Oops! There’s my blues Grammy out the window.

Okay, the honest answer from me is “cowardice.” That’s the answer. The emotion has been filtered through lots of different genres since then. Disenchantment, you know the isolation of disenfranchisement, and city life isn’t always hard and is not all it’s cracked up to be so you reminisce about the old days, even though they were terrible, there were some nice things about it. You hear the same sentiments in punk and the Laurel Canyon when they were getting a bit folky and a bit bluesy. It’s been expressed in lots of different ways, but I think maybe the desperation is different. Maybe there’s less tragedy and death is further away from us than it was in the early ’50s, or even in the ’30s. 

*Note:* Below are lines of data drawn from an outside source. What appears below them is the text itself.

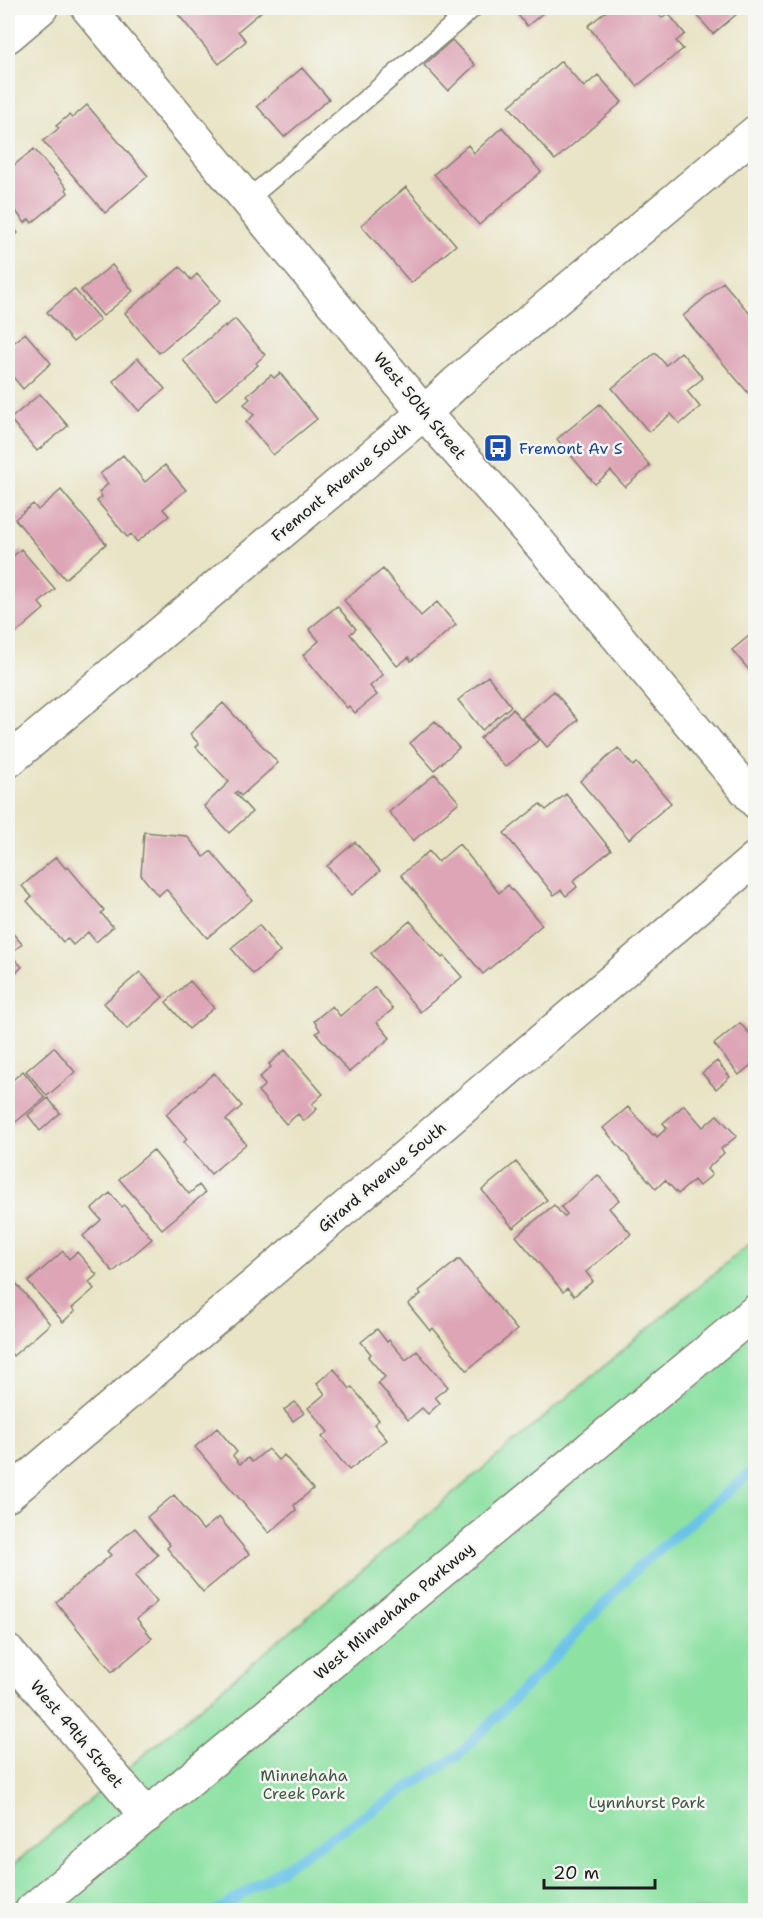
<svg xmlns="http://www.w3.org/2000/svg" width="763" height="1918" viewBox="0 0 763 1918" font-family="'Shantell Sans',sans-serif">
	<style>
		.green { fill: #8ce1a3; stroke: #547e60; stroke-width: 1.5 }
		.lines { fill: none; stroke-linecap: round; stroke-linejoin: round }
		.stream { stroke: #6ac3e8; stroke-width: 10 }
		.building { fill: #dda5b6 }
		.lane-casing { stroke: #828071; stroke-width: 21 }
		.street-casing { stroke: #828071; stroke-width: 36 }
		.secondary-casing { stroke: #828071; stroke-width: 36 }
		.lane { stroke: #fff; stroke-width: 18 }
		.street { stroke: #fff; stroke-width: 33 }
		.secondary { stroke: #fff; stroke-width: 33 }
		.labels { text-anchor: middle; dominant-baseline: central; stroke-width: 5; stroke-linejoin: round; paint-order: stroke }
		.street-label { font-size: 16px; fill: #1c1c1c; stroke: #f6f6f2 }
		.transit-label { font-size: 16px; fill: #164399; stroke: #f6f6f2; text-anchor: start }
		.park-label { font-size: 16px; fill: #3e5744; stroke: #f6f6f2 }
	</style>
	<rect width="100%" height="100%" fill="#f6f6f2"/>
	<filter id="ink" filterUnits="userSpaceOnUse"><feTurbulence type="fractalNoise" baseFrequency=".0167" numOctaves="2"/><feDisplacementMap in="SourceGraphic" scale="12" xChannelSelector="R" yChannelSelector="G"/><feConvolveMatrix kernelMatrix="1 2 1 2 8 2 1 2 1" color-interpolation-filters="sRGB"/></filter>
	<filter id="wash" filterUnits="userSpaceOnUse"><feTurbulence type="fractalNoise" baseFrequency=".008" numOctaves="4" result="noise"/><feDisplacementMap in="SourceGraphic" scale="24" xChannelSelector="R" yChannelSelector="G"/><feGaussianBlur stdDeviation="1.35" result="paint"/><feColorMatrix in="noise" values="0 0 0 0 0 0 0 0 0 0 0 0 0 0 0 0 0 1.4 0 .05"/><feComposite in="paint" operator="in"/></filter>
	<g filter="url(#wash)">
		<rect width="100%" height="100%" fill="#e9e4c6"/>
		<path class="green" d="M 755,1239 L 755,1910 L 8,1910 L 8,1869 Z"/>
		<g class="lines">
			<path class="stream" d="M 218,1910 L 459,1755 L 544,1668 L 639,1566 L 756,1468"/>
		</g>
		<g id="blocks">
			<path class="building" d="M 183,8 L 259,8 L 262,11 L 238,31 L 246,41 L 219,64 L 177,13 Z
				M 512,8 L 549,8 L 527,26 Z
				M 610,8 L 653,8 L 662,18 L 668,13 L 685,34 L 676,41 L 683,49 L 637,86 L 588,26 Z
				M 691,8 L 744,8 L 713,34 Z
				M 452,40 L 475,65 L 448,91 L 424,65 Z
				M 561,61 L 584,87 L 598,75 L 622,102 L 555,160 L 509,106 Z
				M 302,68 L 329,99 L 284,137 L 257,106 Z
				M 87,105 L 148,176 L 105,213 L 43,141 L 59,128 L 56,126 L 69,115 L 72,118 Z
				M 502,127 L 541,172 L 479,225 L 434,174 L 468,145 L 474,153 Z
				M 34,149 L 67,188 L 66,189 L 68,193 L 32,223 L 29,219 L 25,223 L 8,201 L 8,170 Z
				M 406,187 L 456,245 L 411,283 L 361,225 Z
				M 8,221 L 18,233 L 8,242 Z
				M 112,265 L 133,291 L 103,316 L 81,290 Z
				M 180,267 L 191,280 L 197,274 L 220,301 L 159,353 L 125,313 Z
				M 723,282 L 756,321 L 756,343 L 753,346 L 756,349 L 756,388 L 749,394 L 683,316 Z
				M 74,289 L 100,320 L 73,342 L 47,312 Z
				M 235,319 L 265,355 L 256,363 L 258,365 L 216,400 L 183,360 L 225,325 L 225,327 Z
				M 25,333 L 51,363 L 23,389 L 8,371 L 8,348 Z
				M 681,352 L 703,378 L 687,391 L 700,407 L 680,424 L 671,414 L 649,432 L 612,388 L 655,353 L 666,365 Z
				M 138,358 L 165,389 L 139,411 L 113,381 Z
				M 280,373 L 317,419 L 273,455 L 246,422 L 254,415 L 244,404 L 250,399 L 247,395 L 271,375 L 274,378 Z
				M 40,394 L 68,426 L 37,451 L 10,419 Z
				M 600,404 L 650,466 L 625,487 L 611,471 L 595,484 L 557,439 Z
				M 123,455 L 145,482 L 165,465 L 186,490 L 163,509 L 169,516 L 137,542 L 131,534 L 127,537 L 97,501 L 102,497 L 99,492 L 108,484 L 100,474 Z
				M 61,490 L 106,544 L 65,579 L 15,519 L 33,504 L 38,510 Z
				M 21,549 L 55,589 L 39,603 L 44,609 L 16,633 L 8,623 L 8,561 Z
				M 383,569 L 421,616 L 437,602 L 456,625 L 411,661 L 409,657 L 397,666 L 344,600 Z
				M 337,606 L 356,629 L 350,634 L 383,675 L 370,686 L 377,695 L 355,713 L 349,706 L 347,708 L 303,655 L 319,641 L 309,629 Z
				M 756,630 L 756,678 L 732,650 Z
				M 488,676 L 511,706 L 482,730 L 458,700 Z
				M 554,691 L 578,720 L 547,747 L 522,718 Z
				M 223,703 L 278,763 L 241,796 L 237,791 L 235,793 L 252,812 L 229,833 L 204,806 L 229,782 L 196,747 L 199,744 L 190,734 Z
				M 513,709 L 539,740 L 505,767 L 480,738 Z
				M 435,721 L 459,748 L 434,770 L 410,743 Z
				M 618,748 L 633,766 L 637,763 L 671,803 L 629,839 L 580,781 Z
				M 435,774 L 459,802 L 413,841 L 389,812 Z
				M 566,794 L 611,850 L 573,881 L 577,887 L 566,896 L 561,890 L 554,895 L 504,833 L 540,804 L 546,810 Z
				M 144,832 L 187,836 L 204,857 L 211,851 L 252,900 L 207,938 L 166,889 L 158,896 L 141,875 Z
				M 355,842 L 380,871 L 352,895 L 327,866 Z
				M 459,844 L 499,893 L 508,885 L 542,925 L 483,974 L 401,875 L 429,851 L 438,862 Z
				M 56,857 L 66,869 L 68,867 L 104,910 L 101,913 L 113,927 L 96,942 L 88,932 L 73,945 L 67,938 L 63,942 L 27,901 L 32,897 L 22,886 Z
				M 410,921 L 442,958 L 444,956 L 462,977 L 420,1012 L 371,953 Z
				M 259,925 L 280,952 L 253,974 L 231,948 Z
				M 8,928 L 22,944 L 10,954 L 22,967 L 8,980 Z
				M 140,972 L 163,997 L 127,1029 L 104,1003 Z
				M 190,981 L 214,1008 L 189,1029 L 166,1002 Z
				M 375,987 L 393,1009 L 377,1022 L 390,1038 L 349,1072 L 316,1033 L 320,1030 L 314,1021 L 332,1006 L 340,1016 Z
				M 740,1023 L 756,1041 L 756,1068 L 752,1064 L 739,1075 L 714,1044 Z
				M 54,1047 L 75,1072 L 47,1096 L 26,1071 Z
				M 285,1050 L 323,1094 L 312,1104 L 317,1109 L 304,1121 L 298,1114 L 286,1124 L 258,1091 L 265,1085 L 259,1078 L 271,1067 L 269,1064 Z
				M 717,1061 L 730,1077 L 716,1089 L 702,1073 Z
				M 23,1071 L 45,1098 L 12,1125 L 8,1119 L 8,1084 Z
				M 214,1073 L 242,1106 L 226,1120 L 246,1144 L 211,1174 L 184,1142 L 187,1139 L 166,1114 Z
				M 48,1098 L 60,1113 L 40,1131 L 28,1115 Z
				M 684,1105 L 703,1127 L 717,1115 L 737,1136 L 721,1149 L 724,1153 L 707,1169 L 712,1175 L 699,1186 L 694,1180 L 678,1194 L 665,1180 L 656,1189 L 603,1128 L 628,1107 L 653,1135 L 655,1134 L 657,1137 L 667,1128 L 663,1123 Z
				M 153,1150 L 189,1194 L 199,1185 L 205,1193 L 162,1229 L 119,1179 Z
				M 516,1162 L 547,1200 L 513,1228 L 482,1190 Z
				M 598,1175 L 619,1200 L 609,1208 L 631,1234 L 586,1272 L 593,1281 L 574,1296 L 567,1288 L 563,1292 L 516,1236 L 554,1205 L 564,1217 L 567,1214 L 561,1207 Z
				M 110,1193 L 122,1207 L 124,1205 L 152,1239 L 113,1272 L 83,1236 L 101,1220 L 92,1209 Z
				M 63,1251 L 69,1259 L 77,1252 L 97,1275 L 89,1282 L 94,1289 L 72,1308 L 75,1311 L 63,1322 L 28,1282 Z
				M 459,1259 L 517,1330 L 467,1370 L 433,1328 L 430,1331 L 408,1304 L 421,1294 L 419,1291 Z
				M 15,1282 L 50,1324 L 13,1356 L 8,1349 L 8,1288 Z
				M 377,1329 L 387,1342 L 389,1340 L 406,1360 L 417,1351 L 448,1387 L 435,1397 L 440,1403 L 428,1414 L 422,1408 L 408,1420 L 378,1383 L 385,1377 L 368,1357 L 371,1354 L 361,1342 Z
				M 334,1369 L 350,1389 L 352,1387 L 379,1420 L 374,1424 L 387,1440 L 349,1470 L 322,1437 L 328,1432 L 308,1408 L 325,1394 L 317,1383 Z
				M 295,1402 L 304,1413 L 293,1421 L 284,1410 Z
				M 217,1428 L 237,1452 L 233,1456 L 240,1464 L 248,1458 L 252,1462 L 268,1449 L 278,1460 L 284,1455 L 313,1489 L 294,1505 L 296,1510 L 269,1533 L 195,1447 Z
				M 174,1495 L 203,1530 L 219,1517 L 249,1554 L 203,1592 L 167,1548 L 170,1545 L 147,1517 Z
				M 135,1528 L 158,1555 L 135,1576 L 157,1602 L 137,1619 L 152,1638 L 112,1672 L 56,1602 L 111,1555 L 107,1551 Z"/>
		</g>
	</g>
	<g filter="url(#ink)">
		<use href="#blocks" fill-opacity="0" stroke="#828071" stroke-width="1.5"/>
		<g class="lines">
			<g class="lane-casing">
				<path id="lane" d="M 247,200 L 473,8"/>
			</g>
			<g class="street-casing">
				<path id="street" d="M 8,36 L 41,8
					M 8,761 L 424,413 L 456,383 L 756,132
					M 8,1495 L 756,858
					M 8,1652 L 147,1816"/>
			</g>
			<g class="secondary-casing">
				<path id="secondary" d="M 88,8 L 424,413 L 541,545 L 756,802
					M 32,1910 L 756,1311"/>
			</g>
			<use href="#lane" class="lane"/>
			<use href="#street" class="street"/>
			<use href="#secondary" class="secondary"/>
		</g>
	</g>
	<defs>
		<g id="bus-square" transform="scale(1.5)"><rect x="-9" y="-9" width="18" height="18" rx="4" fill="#1a4fb4" stroke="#f6f6f2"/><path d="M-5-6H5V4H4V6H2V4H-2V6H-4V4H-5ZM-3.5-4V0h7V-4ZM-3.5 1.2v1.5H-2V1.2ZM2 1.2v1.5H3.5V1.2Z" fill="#fff"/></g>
	</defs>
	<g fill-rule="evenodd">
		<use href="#bus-square" x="498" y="448"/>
	</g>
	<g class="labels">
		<g class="street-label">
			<text transform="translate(420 406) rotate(50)">West 50th Street</text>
			<text transform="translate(341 482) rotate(-40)">Fremont Avenue South</text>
			<text transform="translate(382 1177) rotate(-40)">Girard Avenue South</text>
			<text transform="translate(394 1611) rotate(-40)">West Minnehaha Parkway</text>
			<text transform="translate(77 1734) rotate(50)">West 49th Street</text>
		</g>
		<g class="transit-label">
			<text x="519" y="448">Fremont Av S</text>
		</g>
		<g class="park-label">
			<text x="304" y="1775">Minnehaha<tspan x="304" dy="18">Creek Park</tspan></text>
			<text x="647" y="1802">Lynnhurst Park</text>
		</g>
	</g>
	<rect width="763" height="1918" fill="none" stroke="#f6f6f2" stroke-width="30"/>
	<path d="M544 1879v9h111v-9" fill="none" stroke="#1c1c1c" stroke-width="3"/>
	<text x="553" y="1879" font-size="18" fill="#1c1c1c" stroke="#f6f6f2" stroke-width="4.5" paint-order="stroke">20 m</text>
</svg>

But the simple answer, to me, is just cowardice. Modern artists in these genres are a bit lazy and spoiled and flabby. They’ll take a bit of blues and sing any old bollocks over the top of it and get a tight band together and got to L.A. and spend $20,000 on a record and wear a hat. That’s not the blues. It just isn’t. [Laughs] I’m definitely fucking my blues Grammy shit up now, but it’s true. It’s so true.